Yolngu associated with the Yirrkala and Milingimbi Missions found themselves dealing with missionaries who made an effort to respect their culture. Wilbur Chaseling at Yirrkala and TT Webb at Milingimbi saw the social cohesion of Yolngu as wholesome, and not as an obstacle to their evangelism. Edgar Wells, Yirrkala's superintendent at the time of the 1963 bark petition, was glad to inherit their policies and to build his own practice on its benefits. The criteria by which Yirrkala recognised men as leaders - primogeniture, ritual knowledge, physical forcefulness and rhetorical accomplishment - and the processes through which those leaders made decisions remained intact by the early 1960s.

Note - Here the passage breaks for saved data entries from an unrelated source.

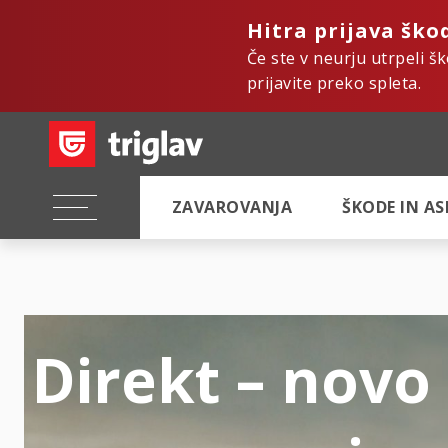
Hitra prijava ško
Če ste v neurju utrpeli š
prijavite preko spleta.
ZAVAROVANJA
ŠKODE IN A
Direkt – novo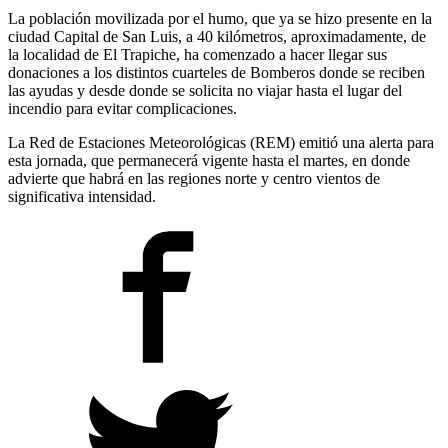
La población movilizada por el humo, que ya se hizo presente en la
ciudad Capital de San Luis, a 40 kilómetros, aproximadamente, de
la localidad de El Trapiche, ha comenzado a hacer llegar sus
donaciones a los distintos cuarteles de Bomberos donde se reciben
las ayudas y desde donde se solicita no viajar hasta el lugar del
incendio para evitar complicaciones.
La Red de Estaciones Meteorológicas (REM) emitió una alerta para
esta jornada, que permanecerá vigente hasta el martes, en donde
advierte que habrá en las regiones norte y centro vientos de
significativa intensidad.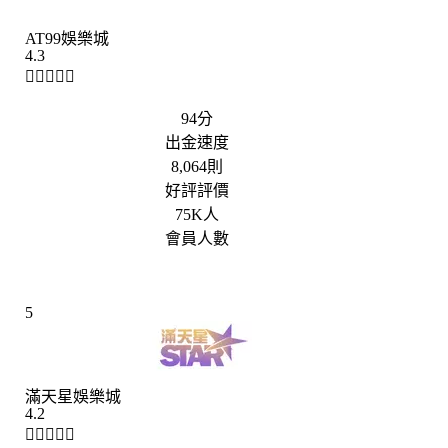
AT99娛樂城
4.3





94分
出金速度
8,064則
好評評價
75K人
會員人數
5
滿天星娛樂城
4.2




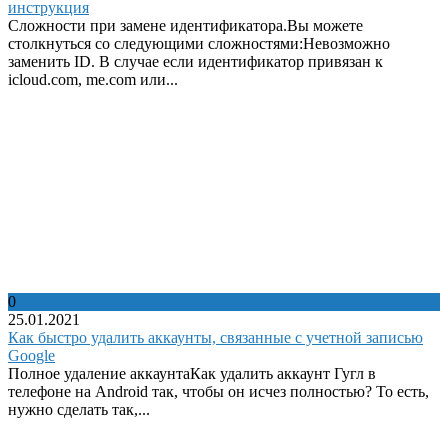
инструкция
Сложности при замене идентификатора.Вы можете
столкнуться со следующими сложностями:Невозможно
заменить ID. В случае если идентификатор привязан к
iclοud.com, me.cοm или...
0
25.01.2021
Как быстро удалить аккаунты, связанные с учетной записью
Google
Полное удаление аккаунтаКак удалить аккаунт Гугл в
телефоне на Android так, чтобы он исчез полностью? То есть,
нужно сделать так,...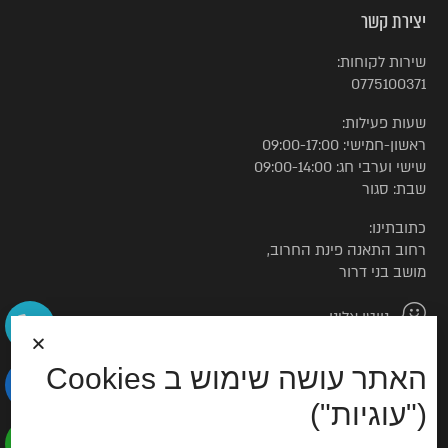
יצירת קשר
שירות לקוחות:
0775100371
שעות פעילות:
ראשון-חמישי: 09:00-17:00
שישי וערבי חג: 09:00-14:00
שבת: סגור
כתובתינו:
רחוב התאנה פינת החרוב,
מושב בני דרור
נווטו אלינו
האתר עושה שימוש ב Cookies
© כל הזכויות שמורות לטורקיז האוס
("עוגיות")
הצהרת נגישות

A policy of 'community development' was, in some missionaries' opinion, crowned with success by the organised protest to the Australian parliament in 1963. In his memoir of the bark petition, Wells writes that he saw 'personal growth' in the Aboriginal representatives 'who actually stormed the citadels of power as they gave their simple testimony before the Committee. By defending their ancient heritage in an entirely new technical format, future emotional security, together with order and tranquillity within their society was vaguely discerned, but nonetheless, brought within their grasp.'
Not all missionaries to the Yolngu thought this way. Wells has written critically of the readiness of some of his colleagues to lament Yolngu independence. In 1972 he recalled differing responses to the death - 'in a tribal affray' - of a leader named Garmali:
'... one of the missionaries let me know, and added, 'if anyone had to die it was a good thing it was Garmali...he was a trouble maker'. Of course he was! But I came to regard his trouble as part of the emergence of the whole man in a position of social change; and what a man! A master wood carver, the first Aboriginal to introduce the chain system to lightning outline drawing on timber so that others could fill in the detail and thus produce more of his work, which was much sought after. The man who electrified the Commonwealth Committee of Inquiry at Yirrkala, by producing a common Shell map of the area in dispute and proving how he could read it in detail, then went on to deliver a fine speech indicating how deeply he felt about the attempt to rob him "of his land for his children".'
Keywords: Arnhem Land, bark petition, Blackburn, Justice, cultural preservation, Gove Case, Kakadu National Park, Millingimbi, missionaries, missions, Wells, Reverend Edgar, Yirrkala, Yolgnu, Yunupingu, Galarrwuy, 1962-72
EA Wells 1982, 'Reward and punishment in Arnhem Land 1962-3', Australian Institute of Aboriginal Studies 1982, p 96; Wells, EA 'The missions and race prejudice', in Stevens, FS (ed) 1972, 'Racism: the Australian experience, volume 2 - black versus white', Australian and New Zealand Book Company p 246.